L.A. County’s foster care system loses a safety net

They were simply positions on a payroll list: six “supervisors” among 329 employees who lost their jobs in March during the first round of payroll cuts in the Los Angeles County Superior Court system.

But their jobs involved more than pushing paper or telling people what to do. They were professional children’s advocates, counseling hundreds of volunteers assigned to some of the county’s most vulnerable children.

Their termination ended more than 30 years of public funding for the Court Appointed Special Advocates program, known as CASA, an effort long considered a safety net — tiny and tightly stretched — for Los Angeles County’s beleaguered foster care system.

The CASA supervisors helped volunteers harness the legal system and access community services — find eyeglasses for a foster child, arrange psychiatric treatment, alert a judge to a dangerous foster home or neglectful social worker.

It’s a route to better communication and ultimately safer situations for foster children. Children like the baby who starved to death because doctors and police officers and social workers didn’t share information.

Or 2-year old Viola Vanclief, who died in a home that was run by an agency accused of hitting, choking and whipping other foster children.

Or 7-year-old Dae’von Bailey, who was killed by his mother’s ex-boyfriend after telling anybody who would listen that the man had been abusing him.

CASA volunteers listen, ask questions, demand changes. Children with advocates spend less time in foster care, research shows, and have fewer disruptions in their lives.

The layoffs weren’t a philosophical choice. The shrinking budget has already forced salary cuts, shuttered courtrooms and forced the court to shut down one day a month. “There’s no more fat to cut,” said union representative Milo Brown. “They have to cut meat now.”

Very lean meat. There are enough CASA volunteers to serve only a tiny fraction of the more than 20,000 children in foster care in the county.

Last year, 569 children were assigned special advocates. This year, the cuts will reduce that number by 200.

The private fundraising group Friends of CASA is trying to pick up some of the slack, hiring one of the displaced supervisors and training volunteers to answer phones, screen cases and file court orders.

“That means four people trying to do the work of nine,” said Bruce Herron, the nonprofit’s interim director.

And it means hundreds of children waiting for a helper and a guide. Like Trinity, who aged out of foster care at 18 and is homeless now at 21.


Eight years ago, in middle school, my daughter made friends with Trinity, a new classmate from a foster home, a comfortable Northridge condo with a couple she called Mom and Dad.

But, a year later they adopted a toddler and didn’t have room for her anymore.

Trinity moved to a group home — her ninth placement in as many years. It was a few blocks outside our school’s attendance zone, so she had to transfer midyear to a Chatsworth campus.
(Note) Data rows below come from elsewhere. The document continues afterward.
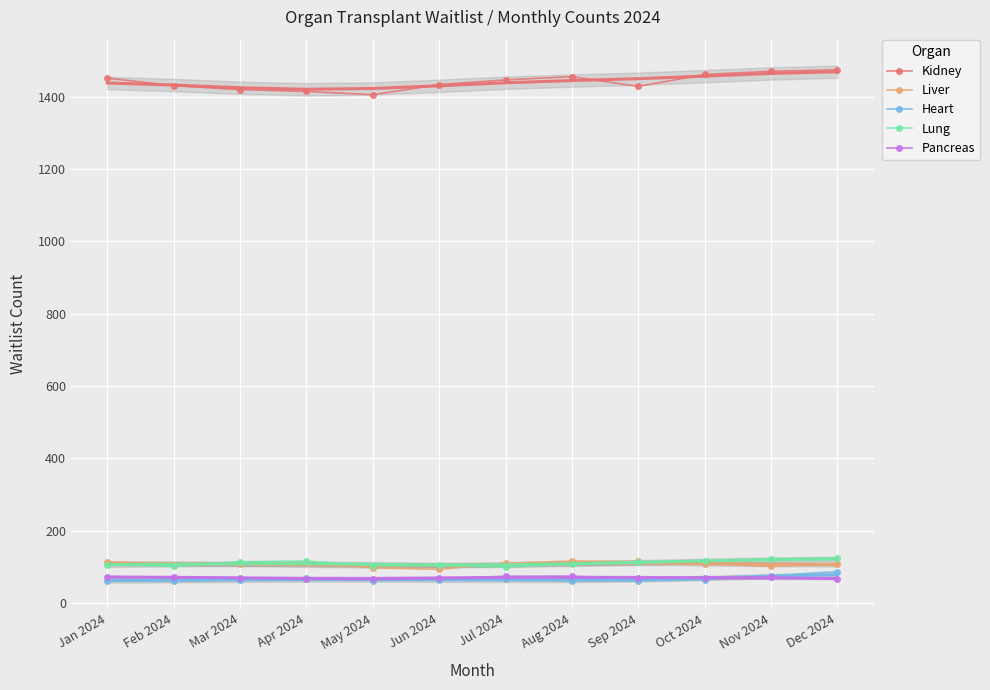

The value of Pancreas at Jan 2024 is 73. True or false?

True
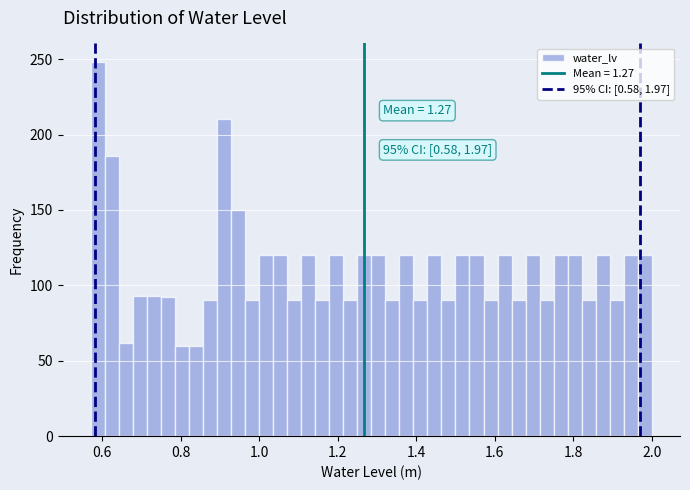

Around what value on the x-axis is the tallest bar? Give the approximate position of its centre, as read against the axis.

0.58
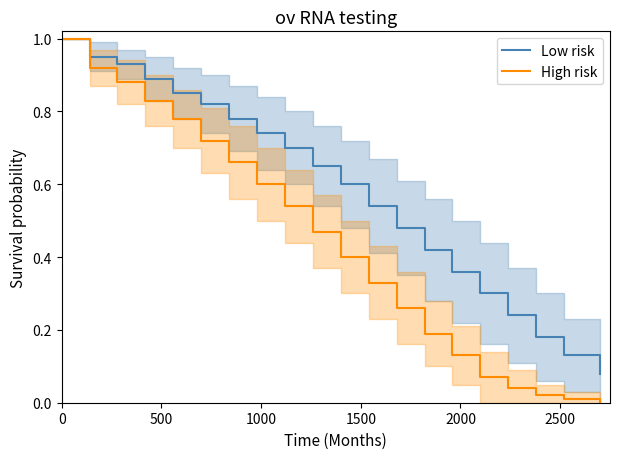

Reading right to left, what are all the values shown in this chart?

Low risk: 0.1	0.1	0.2	0.2	0.3	0.4	0.4	0.5	0.5	0.6	0.7	0.7	0.7	0.8	0.8	0.8	0.9	0.9	0.9	1.0
High risk: 0.0	0.0	0.0	0.0	0.1	0.1	0.2	0.3	0.3	0.4	0.5	0.5	0.6	0.7	0.7	0.8	0.8	0.9	0.9	1.0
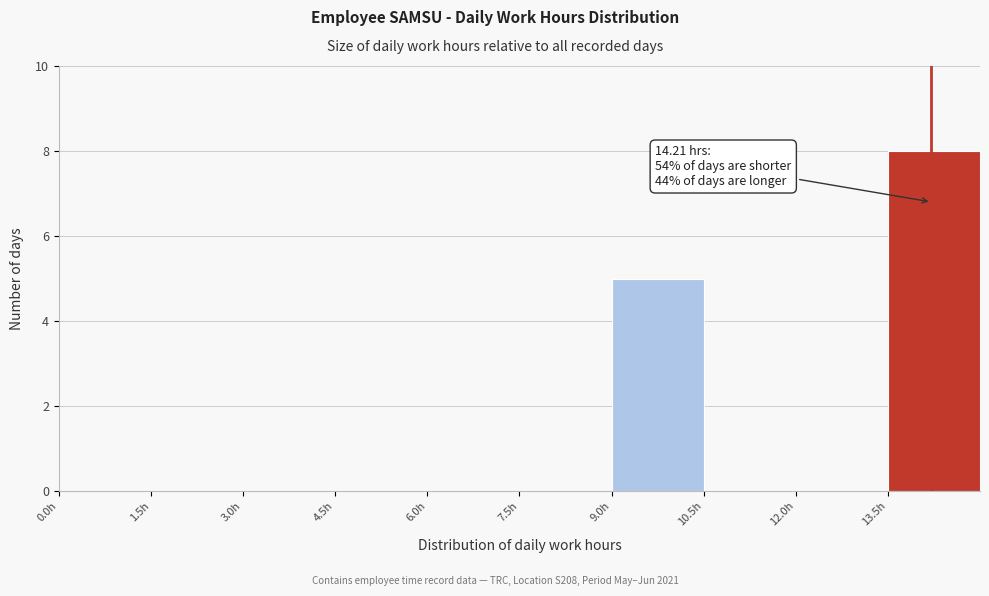

Which range on the x-axis has the tallest bar?

13.5 to 15.0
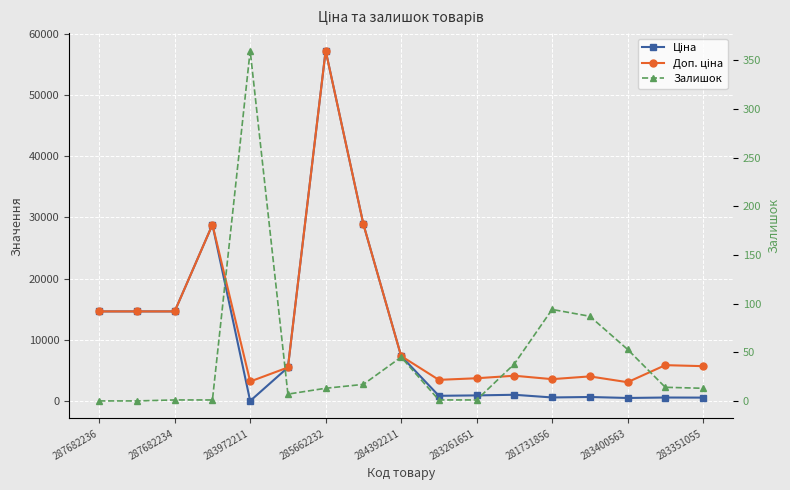

The value of Ціна at 283400563 is 37719.8. True or false?

False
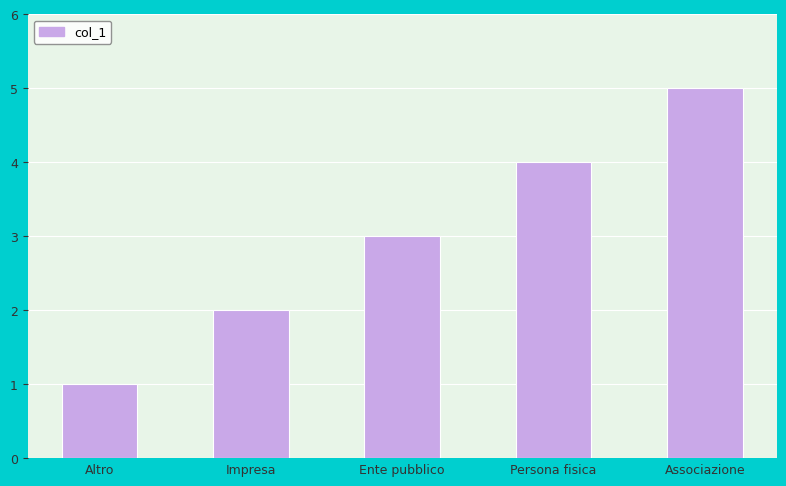

How many values are below 3?

2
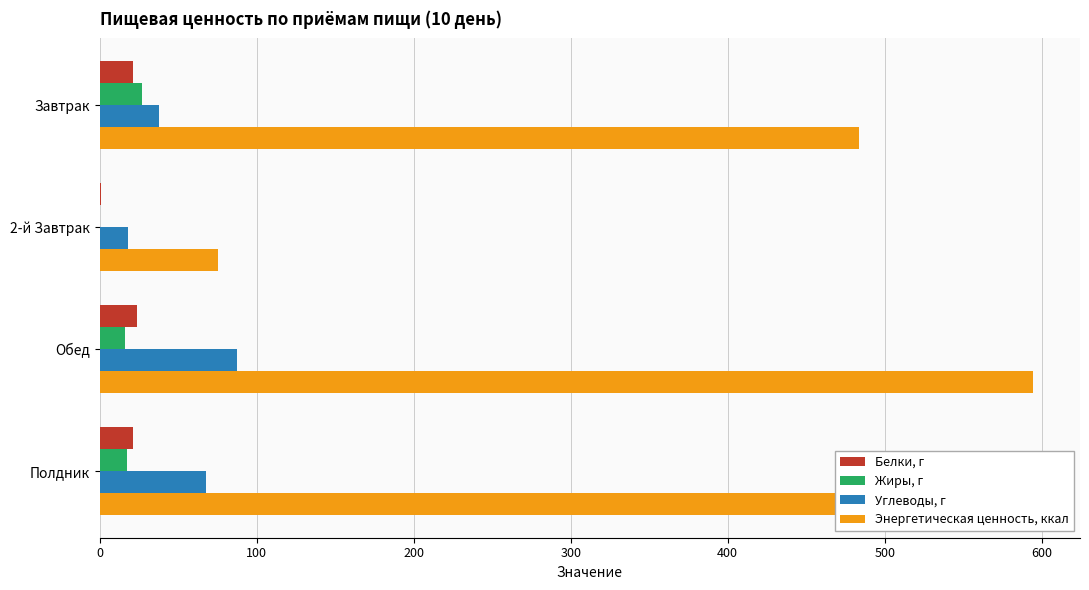

The Углеводы, г series shows 87.2 at Обед. True or false?

True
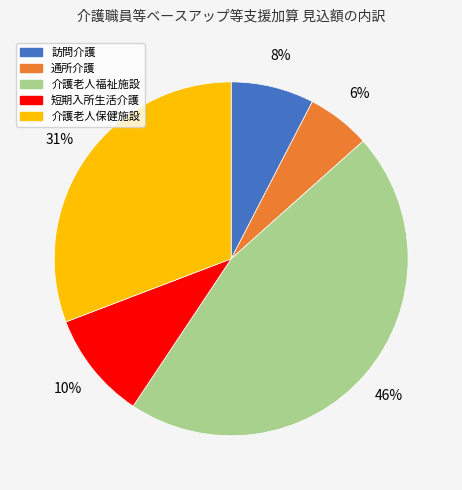

Is there a majority slice in this chart?

No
She didn’t fit in with the girls at her new school or her roommates in the new home.

She spent years bouncing among “placements” from the Antelope Valley to South Los Angeles. Our sleepovers and trips to Skateland stopped. We heard stories: She’d grown sullen, was skipping school, running off. Sometimes she was assigned a social worker, sometimes a probation officer.

Occasionally she’d call from a pay phone in the middle of the night. I’d pick her up and she’d stay with us for a few days. Sometimes the group home tracked me down, sometimes I talked her into going back. And sometimes I just left her at the Orange Line stop with car fare, a sack lunch and a $20 phone card.

On Trinity’s 16th birthday, my daughter and I headed down to her group home in Orange County with a cake and a gift: slippers and soft flannel pajamas. But after an hour in rainy rush-hour traffic, we found out she had been transferred that morning to a locked facility because she threw a phone at a staffer during an argument.

I was warned that Trinity was dangerous; she needed professional help, not a hug from someone’s well-meaning mom.

“She’s unbalanced and very angry,” her caseworker said, as if that were an odd response to a life of being unwanted.

Wouldn’t you be angry if you had no family? Not a single person in your life who would care for you, without being paid to do it?


A special advocate might have made a difference in Trinity’s life — persuaded a judge to leave her at her old school, let her visit her brother in his foster home, kept track of her homecoming photos and old journals so they weren’t tossed out when she changed homes.

“The social worker can’t be there at all times,” said Herron, a 12-year volunteer who just finished a two-year effort to get a teenage boy out of a group home and back home with his reformed father.

He’ll have to reorganize the CASA program, making it more “volunteer-centric” he said. “The court has been generous in its support. But it’s a failed model. We can’t keep paying people to do this.”

That means they need more volunteers: people willing to spend about an hour a week for the next two years helping one child.

In the long run, he said, that might generate more community support and more contributions. Maybe Clippers owner Donald Sterling’s organization can put some money behind it, he said.

“This will be a very difficult year. But we will be successful.”

And if the short-term cost is painful, at least there may be one long-term gain: more children who know that someone chooses to care for them. An advocate who isn’t being paid.